June 9, 2014 — Gun-mounted flashlights have been linked to at least five accidental police shootings since 2009, according to an investigation by The Denver Post.

Tactical flashlights were originally developed for use by Navy SEALs, but in recent years they have become popular in civilian law enforcement. Some products in the SureFire X-Series are designed with a push-button mounted below the trigger. SureFire also manufactures gun-mounted flashlights that are activated by squeezing the grip on the pistol.

The Post described several instances in which police officers — often in high-pressure situations — accidentally shot and killed civilians or other police officers when they were only trying to turn on the flashlight. However, there is no way of knowing how many incidents have occurred because they are not tracked nationally.

One of these incidents, reported by the Associated Press in January 2012, involved the death of Michael Alcala, 25, in Plano, Texas. He was shot and killed in 2010 during a drug bust. The officer testified that he did not mean to pull the trigger. Alcala’s family filed a lawsuit against the city of Plano and received a settlement of $245,000.

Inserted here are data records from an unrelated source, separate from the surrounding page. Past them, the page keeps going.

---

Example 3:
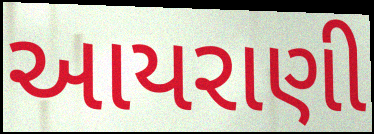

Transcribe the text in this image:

આયરાણી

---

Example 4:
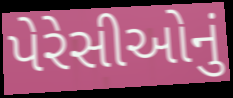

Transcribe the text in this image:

પેરેસીઓનું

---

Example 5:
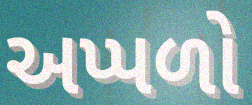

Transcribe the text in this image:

અપ્પળો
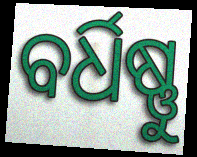
ବର୍ଧିଷ୍ଣୁ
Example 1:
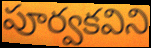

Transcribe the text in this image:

పూర్వకవిని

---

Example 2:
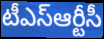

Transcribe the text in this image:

టీఎస్ఆర్టీసీ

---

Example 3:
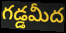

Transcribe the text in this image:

గడ్డమీద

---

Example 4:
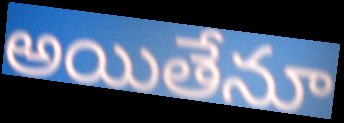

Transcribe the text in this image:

అయితేనూ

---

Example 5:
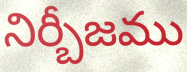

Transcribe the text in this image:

నిర్బీజము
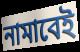
নামাবেই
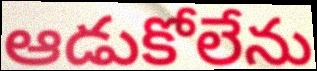
ఆడుకోలేను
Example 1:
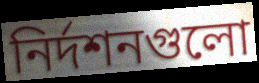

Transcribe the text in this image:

নির্দশনগুলো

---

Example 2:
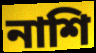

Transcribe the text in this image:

নাশি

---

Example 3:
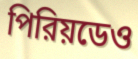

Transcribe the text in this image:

পিরিয়ডেও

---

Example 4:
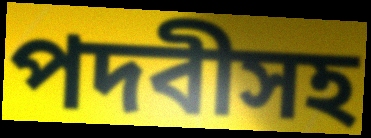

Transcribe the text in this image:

পদবীসহ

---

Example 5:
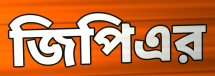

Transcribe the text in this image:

জিপিএর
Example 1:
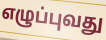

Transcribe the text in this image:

எழுப்புவது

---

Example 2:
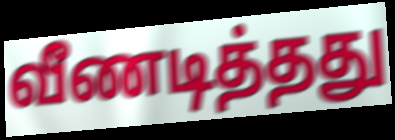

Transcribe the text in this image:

வீணடித்தது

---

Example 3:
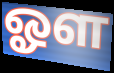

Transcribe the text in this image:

ஓள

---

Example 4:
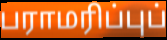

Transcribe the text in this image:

பராமரிப்புப்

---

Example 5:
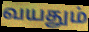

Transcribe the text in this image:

வயதும்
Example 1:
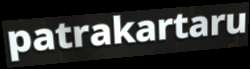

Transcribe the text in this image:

patrakartaru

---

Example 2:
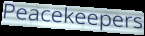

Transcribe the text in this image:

Peacekeepers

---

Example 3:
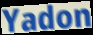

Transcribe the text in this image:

Yadon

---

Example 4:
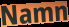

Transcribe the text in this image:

Namn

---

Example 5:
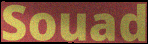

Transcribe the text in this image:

Souad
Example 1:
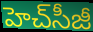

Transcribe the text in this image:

హెచ్‌సీజీ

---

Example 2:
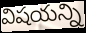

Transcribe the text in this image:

విషయన్ని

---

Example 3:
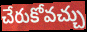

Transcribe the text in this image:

చేరుకోవచ్చు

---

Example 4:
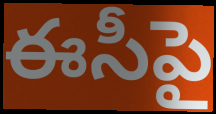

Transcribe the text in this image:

ఈసీపై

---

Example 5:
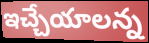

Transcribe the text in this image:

ఇచ్చేయాలన్న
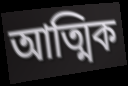
আত্মিক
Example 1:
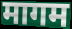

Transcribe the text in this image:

मागम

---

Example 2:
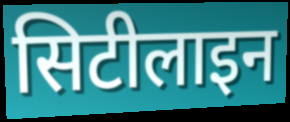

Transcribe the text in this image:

सिटीलाइन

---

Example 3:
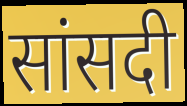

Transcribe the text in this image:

सांसदी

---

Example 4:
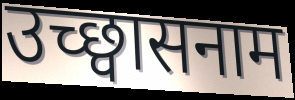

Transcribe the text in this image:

उच्छ्वासनाम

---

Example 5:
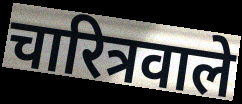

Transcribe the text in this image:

चारित्रवाले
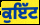
ਕੁਇੱਟ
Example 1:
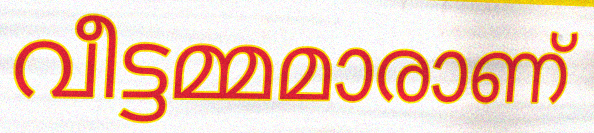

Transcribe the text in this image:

വീട്ടമ്മമാരാണ്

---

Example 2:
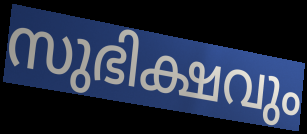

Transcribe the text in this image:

സുഭിക്ഷവും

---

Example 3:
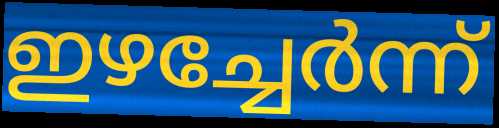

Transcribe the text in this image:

ഇഴച്ചേർന്ന്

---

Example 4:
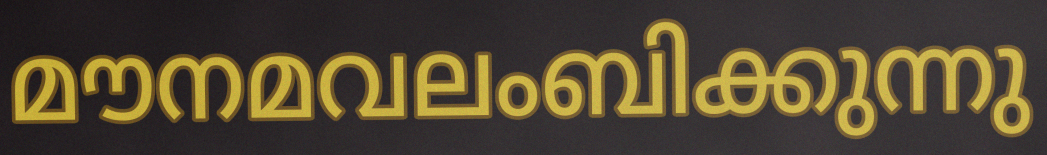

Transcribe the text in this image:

മൗനമവലംബിക്കുന്നു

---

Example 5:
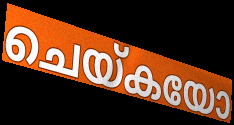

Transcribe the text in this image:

ചെയ്കയോ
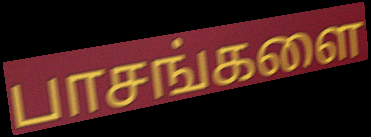
பாசங்களை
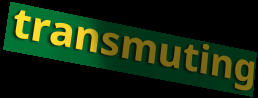
transmuting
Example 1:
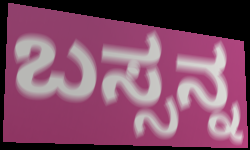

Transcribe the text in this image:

ಬಸ್ಸನ್ನ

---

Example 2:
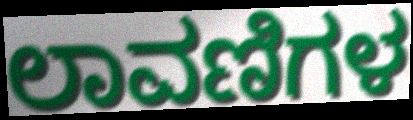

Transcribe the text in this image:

ಲಾವಣಿಗಳ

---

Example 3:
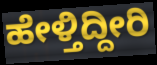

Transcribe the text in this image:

ಹೇಳ್ತಿದ್ದೀರಿ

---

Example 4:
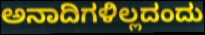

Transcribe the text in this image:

ಅನಾದಿಗಳಿಲ್ಲದಂದು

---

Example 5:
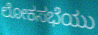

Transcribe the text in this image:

ಲೋಕಸಭೆಯು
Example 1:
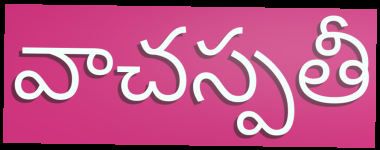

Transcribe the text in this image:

వాచస్పతీ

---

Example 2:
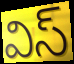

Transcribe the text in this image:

విస్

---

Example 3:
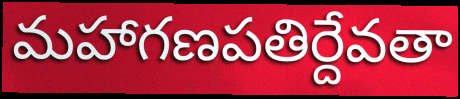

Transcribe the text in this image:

మహాగణపతిర్దేవతా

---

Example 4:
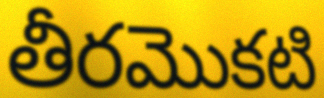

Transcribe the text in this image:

తీరమొకటి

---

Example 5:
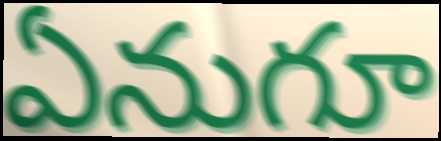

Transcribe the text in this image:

ఏనుగూ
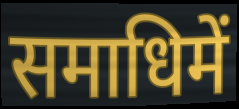
समाधिमें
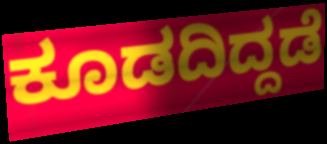
ಕೂಡದಿದ್ದಡೆ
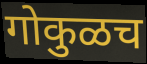
गोकुळच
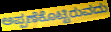
ಅಪ್ಪಣೆಕೊಟ್ಟಿರುವದು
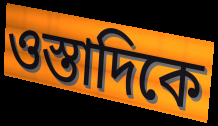
ওস্তাদিকে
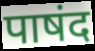
पाषंद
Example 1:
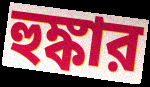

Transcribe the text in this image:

হুঙ্কার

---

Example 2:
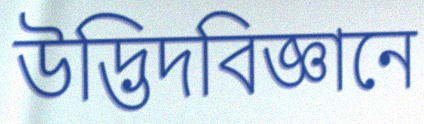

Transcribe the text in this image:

উদ্ভিদবিজ্ঞানে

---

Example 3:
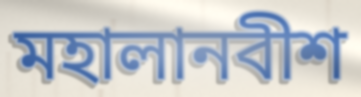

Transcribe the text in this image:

মহালানবীশ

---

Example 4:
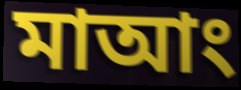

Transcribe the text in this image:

মাআং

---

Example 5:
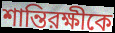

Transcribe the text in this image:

শান্তিরক্ষীকে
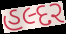
હલ્દર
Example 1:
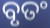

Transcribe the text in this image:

ବୃତଂ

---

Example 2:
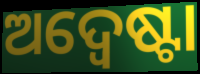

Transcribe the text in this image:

ଅଦ୍ୱେଷ୍ଟା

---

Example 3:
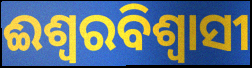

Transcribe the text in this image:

ଈଶ୍ବରବିଶ୍ବାସୀ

The Post talked to Steve Ijames, a retired police chief who conducts training programs, officers should shine a gun-mounted flashlight to one side of the suspect:

“You can’t just point guns at people because you have a flashlight. … I’ve seen officers use a flashlight-mounted gun to help a person search their wallet for a driver’s license. I’ve literally seen that on a traffic stop.”

Despite a growing number of incidents, the rules and training requirements for tactical flashlights vary widely. Denver’s police chief has banned flashlights with switches below the trigger guard, but the police department in Aurora allows them. The Los Angeles Police Department requires a training course on tactical flashlights and a night-qualification shooting test.